__Required action__
Only the lines from the line that contains "ЛЮБИТЕЛЬ КОФЕ" through the final line of the entries below belong in your answer, copied exactly and without pictures.

__Saved entries__
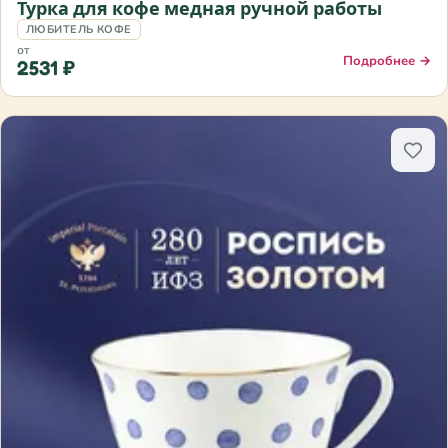
Турка для кофе медная ручной работы
ЛЮБИТЕЛЬ КОФЕ
от
Подробнее →
2531 ₽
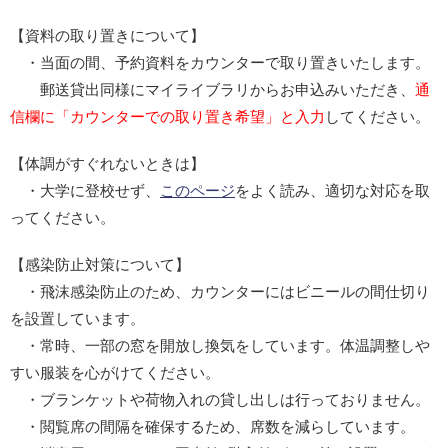
【資料の取り置きについて】
・当面の間、予約資料をカウンターで取り置きいたします。
郵送貸出同様にマイライブラリからお申込みいただき、
通
信欄に「カウンターでの取り置き希望」と入力
してください。
【体調がすぐれないときは】
・大学に登校せず、
このページ
をよく読み、適切な対応を取
ってください。
【感染防止対策について】
・飛沫感染防止のため、カウンターにはビニールの間仕切り
を設置しています。
・常時、一部の窓を開放し換気をしています。体温調整しや
すい服装を心がけてください。
・ブランケットや荷物入れの貸し出しは行っておりません。
・閲覧席の間隔を確保するため、席数を減らしています。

__Solution to the exercise__
ЛЮБИТЕЛЬ КОФЕ
от
Подробнее →
2531 ₽
【資料の取り置きについて】
・当面の間、予約資料をカウンターで取り置きいたします。
郵送貸出同様にマイライブラリからお申込みいただき、
通
信欄に「カウンターでの取り置き希望」と入力
してください。
【体調がすぐれないときは】
・大学に登校せず、
このページ
をよく読み、適切な対応を取
ってください。
【感染防止対策について】
・飛沫感染防止のため、カウンターにはビニールの間仕切り
を設置しています。
・常時、一部の窓を開放し換気をしています。体温調整しや
すい服装を心がけてください。
・ブランケットや荷物入れの貸し出しは行っておりません。
・閲覧席の間隔を確保するため、席数を減らしています。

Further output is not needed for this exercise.